“…that
you may be mutually disposed, having mutual love, joined in soul, being
disposed to one thing--nothing according with faction, nor yet according with
vainglory -- but with humility, deeming one another superior to one's self, not
each noting that which is his own, but each that of others also. For let this disposition be in you, which is
in Christ Jesus also, Who, being inherently in the form of God, deems it not
pillaging to be equal with God, nevertheless empties Himself, taking the form
of a slave, coming to be in the likeness of humanity, and, being found in
fashion as a human, He humbles Himself, becoming obedient unto death, even the
death of the cross.” (Philippians 2:2-8)
We
are encouraged to be disposed to one another with love, unselfishness, and humility. Reading that exhortation is much easier than
applying it. The more years that I live
life, the more I realize how many things we do and give more for our own sakes
than that of others. It is in our
imperfect human nature to take care of and please our own selves first and
others later...
I
have even discovered that when I selflessly do or give for others, often times I
am still hoping for their appreciation or gratefulness in return. I am longing to receive something back from
them. When I receive back ungratefulness
and disdain, I become so upset (and sometimes angry) and end up asking myself
why I bothered doing or giving at all.
That reveals to me that I am still looking for something I do not need
to be looking for.
I
sacrificially give and do because I love deeply and love to help and take care
of others. I do not give because I sincerely
expect to be served back or highly applauded for my sacrifices. But I cannot tell a lie and say that it does
not hurt deeply to be faced with an attitude of disdain or a total lack of
gratefulness over and over again. It is
heartbreaking for me to give so much and to feel like those sacrifices are repeatedly
unappreciated or stomped upon. Some days,
I even tell myself to “Stop!” “Stop
giving so much of yourself and doing so much for those who do not even appreciate
the sacrifice it has meant for you.” And
yet, I cannot stop. It is not in me to
be that way. The love in my heart supersedes
the hurt in my heart.
These
days, as I often ponder all of these things, I see and understand more clearly
the boundless depths of the love of God.
This is the love of God. He
receives some gratitude from His creation, but more often than not, there is no
gratitude at all. He receives back a
great abundance of complaint, ungratefulness, and disdain for what He gives or
does not give and for what He does or does not do which does not sit well with
our selfish desires. Regardless of the
response He receives from us, He continues to love and give and do what He
knows is best for us. He does not scrap
His perfect plan that has been in fulfillment before any one of us existed on
this earth. He may long for us to return
His love and for us to express our appreciation or thanksgiving, but whether we
express it or not, He will not step out of His character of boundless,
unconditional love that gives His all and does what He knows is best.
Over
the past year or two, I have begun having the awful and painful feelings that
my sacrifices and all my giving are worthless when they are not welcomed or
appreciated. What can they possibly matter
when the ones receiving the benefits have no comprehension of the depths of
love and care with which I have given of myself to them?
Last
week, as I shared my heartaches with God, He encouraged me with the following
truth: The value of selfless giving and doing for others cannot be determined
by their gratefulness or ungratefulness.
The act of pouring ourselves out for others reveals who we are in Christ
and the work of Christ taking place through us.

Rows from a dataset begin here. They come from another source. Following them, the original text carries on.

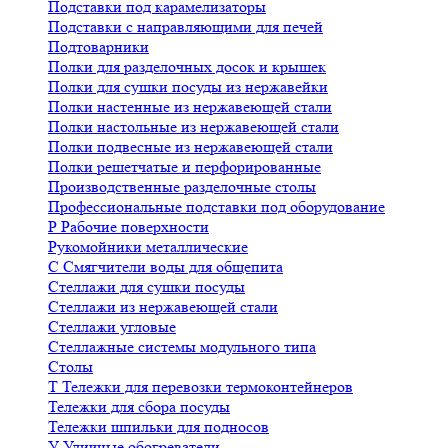
Подставки под карамелизаторы
Подставки с направляющими для печей
Подтоварники
Полки для разделочных досок и крышек
Полки для сушки посуды из нержавейки
Полки настенные из нержавеющей стали
Полки настольные из нержавеющей стали
Полки подвесные из нержавеющей стали
Полки решетчатые и перфорированные
Производственные разделочные столы
Профессиональные подставки под оборудование
Р
Рабочие поверхности
Рукомойники металлические
С
Смягчители воды для общепита
Стеллажи для сушки посуды
Стеллажи из нержавеющей стали
Стеллажи угловые
Стеллажные системы модульного типа
Столы
Т
Тележки для перевозки термоконтейнеров
Тележки для сбора посуды
Тележки шпильки для подносов
У
Уличные обогреватели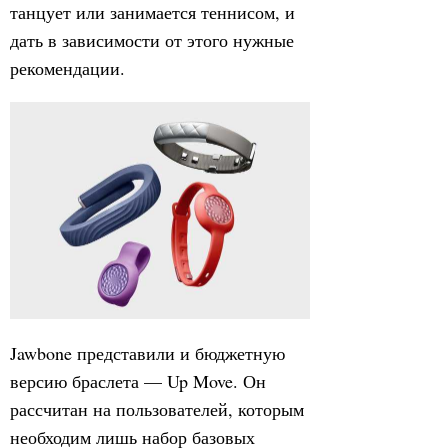
танцует или занимается теннисом, и
дать в зависимости от этого нужные
рекомендации.
Jawbone представили и бюджетную
версию браслета — Up Move. Он
рассчитан на пользователей, которым
необходим лишь набор базовых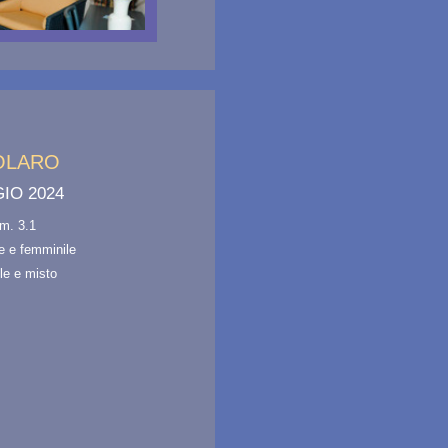
SOLARO
IO 2024
lim. 3.1
e e femminile
le e misto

Therefore, regardless of how these acts are received, they are of
immeasurable value and worth. They make
a difference even when you see no difference at all.
And
so, I am doing my best to daily hang on to the truth that pouring ourselves out
for the benefit of others is NEVER worthless.
The act may totally ignored, it may not be appreciated or understood,
and might even be cursed or spit upon, but it is never worthless. As I write these words, I see a picture in my
mind of Jesus Christ carrying His cross and willingly laying upon it to die for
the grateful and the ungrateful. I see
God faithfully fulfilling His plan and NEVER giving up on it or on us
regardless of all the mistakes we make. I
see the unfailing and unceasing love of God in Christ that pours over the whole
world. And I see that it is His moving and working in me that
sacrificially gives and does for others, and it is my body of human flesh and of
self-preservation which resists such selfless sacrifice.
“…He is operating
in you to will as well as to work for the sake of His delight.”
(Philippians 2:13)
“…for His
achievement are we, being created in Christ Jesus for good works, which God
makes ready beforehand, that we should be walking in them.”